Есть много способов распознать подобные внешние маневры. Во – первых, моральная атака зачастую наносится с давно оставленного поля и не имеет ничего общего с сутью конфликта, как вы ее представляете. Противник припоминает, вытаскивает на свет нечто, что вы делали в абсолютно другой области, например какой – то компрометирующий факт, – это помогает переманить на свою сторону ваших сторонников или заставить вас мучиться, испытывая чувство вины. Во – вторых, атака часто носит эмоциональный характер: доводам рассудка противопоставляются чувства и личные выпады. Вы вынуждены объясняться, оправдываться, вместо того чтобы отстаивать дело, за которое сражаетесь, – полем боя становится не дело, а ваш характер, ваша личность.

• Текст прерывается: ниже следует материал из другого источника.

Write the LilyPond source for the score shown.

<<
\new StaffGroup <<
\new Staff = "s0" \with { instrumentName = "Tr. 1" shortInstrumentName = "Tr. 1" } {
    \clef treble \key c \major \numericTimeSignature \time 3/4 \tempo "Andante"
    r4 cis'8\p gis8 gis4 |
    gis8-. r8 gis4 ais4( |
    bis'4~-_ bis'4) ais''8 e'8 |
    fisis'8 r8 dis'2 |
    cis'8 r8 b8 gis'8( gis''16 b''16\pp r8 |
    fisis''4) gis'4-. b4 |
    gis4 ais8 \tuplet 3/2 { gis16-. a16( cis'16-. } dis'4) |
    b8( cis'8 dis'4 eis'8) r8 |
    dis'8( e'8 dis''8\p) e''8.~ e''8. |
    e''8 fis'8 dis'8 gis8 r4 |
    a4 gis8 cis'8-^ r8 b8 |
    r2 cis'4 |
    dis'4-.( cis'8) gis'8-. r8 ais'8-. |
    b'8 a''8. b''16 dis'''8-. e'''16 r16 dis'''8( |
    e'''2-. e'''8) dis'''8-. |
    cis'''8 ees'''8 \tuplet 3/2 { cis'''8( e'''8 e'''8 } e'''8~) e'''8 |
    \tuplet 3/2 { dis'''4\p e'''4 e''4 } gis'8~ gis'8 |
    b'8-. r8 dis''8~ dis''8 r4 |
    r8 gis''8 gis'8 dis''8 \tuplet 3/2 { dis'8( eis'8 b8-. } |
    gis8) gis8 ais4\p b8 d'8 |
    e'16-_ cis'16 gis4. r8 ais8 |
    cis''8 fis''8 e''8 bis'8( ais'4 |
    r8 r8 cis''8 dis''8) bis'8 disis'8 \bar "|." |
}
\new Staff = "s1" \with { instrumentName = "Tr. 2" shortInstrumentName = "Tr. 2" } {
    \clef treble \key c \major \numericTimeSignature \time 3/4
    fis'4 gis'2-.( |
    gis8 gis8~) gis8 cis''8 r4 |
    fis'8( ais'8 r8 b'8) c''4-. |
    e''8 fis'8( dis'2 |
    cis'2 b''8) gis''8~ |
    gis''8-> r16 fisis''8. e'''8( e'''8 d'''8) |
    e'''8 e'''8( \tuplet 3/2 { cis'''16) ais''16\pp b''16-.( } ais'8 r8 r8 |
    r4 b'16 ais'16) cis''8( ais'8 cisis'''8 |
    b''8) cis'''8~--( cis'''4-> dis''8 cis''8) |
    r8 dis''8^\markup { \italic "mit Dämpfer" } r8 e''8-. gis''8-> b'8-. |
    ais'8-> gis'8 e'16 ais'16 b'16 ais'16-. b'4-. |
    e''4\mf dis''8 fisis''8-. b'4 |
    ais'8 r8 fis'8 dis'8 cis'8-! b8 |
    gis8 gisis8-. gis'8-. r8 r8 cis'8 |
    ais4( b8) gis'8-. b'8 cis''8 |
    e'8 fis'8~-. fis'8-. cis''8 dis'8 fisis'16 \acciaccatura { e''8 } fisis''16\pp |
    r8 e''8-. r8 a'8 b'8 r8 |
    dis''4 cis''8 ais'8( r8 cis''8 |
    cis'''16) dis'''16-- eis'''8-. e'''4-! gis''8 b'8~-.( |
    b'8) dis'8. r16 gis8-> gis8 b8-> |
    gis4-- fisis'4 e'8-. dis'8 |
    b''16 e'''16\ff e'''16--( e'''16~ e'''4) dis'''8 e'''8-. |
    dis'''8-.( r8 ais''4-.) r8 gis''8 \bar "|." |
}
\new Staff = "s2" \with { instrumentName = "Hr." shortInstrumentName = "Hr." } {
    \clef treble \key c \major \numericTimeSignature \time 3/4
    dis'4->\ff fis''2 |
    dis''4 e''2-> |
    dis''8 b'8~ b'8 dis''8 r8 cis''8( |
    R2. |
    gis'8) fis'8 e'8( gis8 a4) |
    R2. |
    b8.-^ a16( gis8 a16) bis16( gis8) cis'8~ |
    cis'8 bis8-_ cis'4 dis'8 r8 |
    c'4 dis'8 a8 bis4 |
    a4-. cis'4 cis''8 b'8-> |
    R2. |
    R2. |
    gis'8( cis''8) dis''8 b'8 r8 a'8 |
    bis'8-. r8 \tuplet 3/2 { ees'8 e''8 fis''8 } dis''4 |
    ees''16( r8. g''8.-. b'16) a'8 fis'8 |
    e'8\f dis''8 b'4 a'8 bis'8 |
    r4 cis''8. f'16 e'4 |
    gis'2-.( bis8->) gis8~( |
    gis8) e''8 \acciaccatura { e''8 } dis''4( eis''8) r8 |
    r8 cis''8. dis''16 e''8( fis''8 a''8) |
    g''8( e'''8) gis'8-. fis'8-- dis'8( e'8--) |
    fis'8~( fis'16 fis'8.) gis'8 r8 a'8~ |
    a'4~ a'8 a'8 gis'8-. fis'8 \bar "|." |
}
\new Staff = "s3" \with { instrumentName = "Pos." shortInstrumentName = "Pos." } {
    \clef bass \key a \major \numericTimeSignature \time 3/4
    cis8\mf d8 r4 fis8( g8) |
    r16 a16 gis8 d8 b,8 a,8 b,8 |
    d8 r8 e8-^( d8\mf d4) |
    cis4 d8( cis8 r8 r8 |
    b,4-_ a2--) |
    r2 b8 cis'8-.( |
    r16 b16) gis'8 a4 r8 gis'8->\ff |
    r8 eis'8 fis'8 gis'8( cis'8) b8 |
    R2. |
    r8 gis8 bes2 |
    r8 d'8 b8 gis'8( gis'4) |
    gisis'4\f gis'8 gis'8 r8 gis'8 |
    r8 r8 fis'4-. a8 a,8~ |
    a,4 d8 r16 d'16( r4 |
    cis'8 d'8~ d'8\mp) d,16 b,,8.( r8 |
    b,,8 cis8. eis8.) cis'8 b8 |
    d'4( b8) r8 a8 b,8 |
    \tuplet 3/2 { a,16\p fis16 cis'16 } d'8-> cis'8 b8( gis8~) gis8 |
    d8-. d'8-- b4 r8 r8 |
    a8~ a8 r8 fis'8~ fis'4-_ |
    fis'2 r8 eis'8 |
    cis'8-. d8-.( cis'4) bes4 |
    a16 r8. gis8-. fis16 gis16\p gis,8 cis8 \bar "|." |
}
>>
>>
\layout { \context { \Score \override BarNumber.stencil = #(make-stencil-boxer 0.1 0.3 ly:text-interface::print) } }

Мотивы ваших поступков подвергаются сомнениям, интерпретируются в самую невыгодную сторону.
Человечество как таковое не может вести никакой войны, ибо у него нет никакого врага, по меньшей мере на этой планете. Понятие «человечество» исключает понятие «враг», ибо и враг не перестает быть человечеством, и тут нет никакого специфического различения. То, что войны ведутся во имя человечества, не есть опровержение этой простой истины, но имеет лишь особенно ярко выраженный политический смысл. Если государство во имя человечества борется со своим политическим врагом, то это не война человечества, но война, для которой определенное государство пытается в противоположность своему военному противнику оккупировать универсальное понятие, чтобы идентифицировать себя с ним (за счет противника), подобно тому как можно злоупотребить понятиями «мир», «справедливость», «прогресс», «цивилизация», чтобы истребовать их для себя и отказать в них врагу. «Человечество» – особенно пригодный идеологический инструмент империалистических экспансий, и в своей этически – гуманитарной форме это специфическое средство экономического империализма. Можно перефразировать известное высказывание Прудона: если кто – то апеллирует к человечеству, значит, собирается смошенничать. Использование и монополизация такого термина, как «человечество», может иметь определенные непрогнозируемые последствия, например, умаление врага, отказ ему в праве называться человеком и объявление его изгоем, не принадлежащим к человечеству. Война в таком случае может быть доведена до самых крайних степеней бесчеловечности.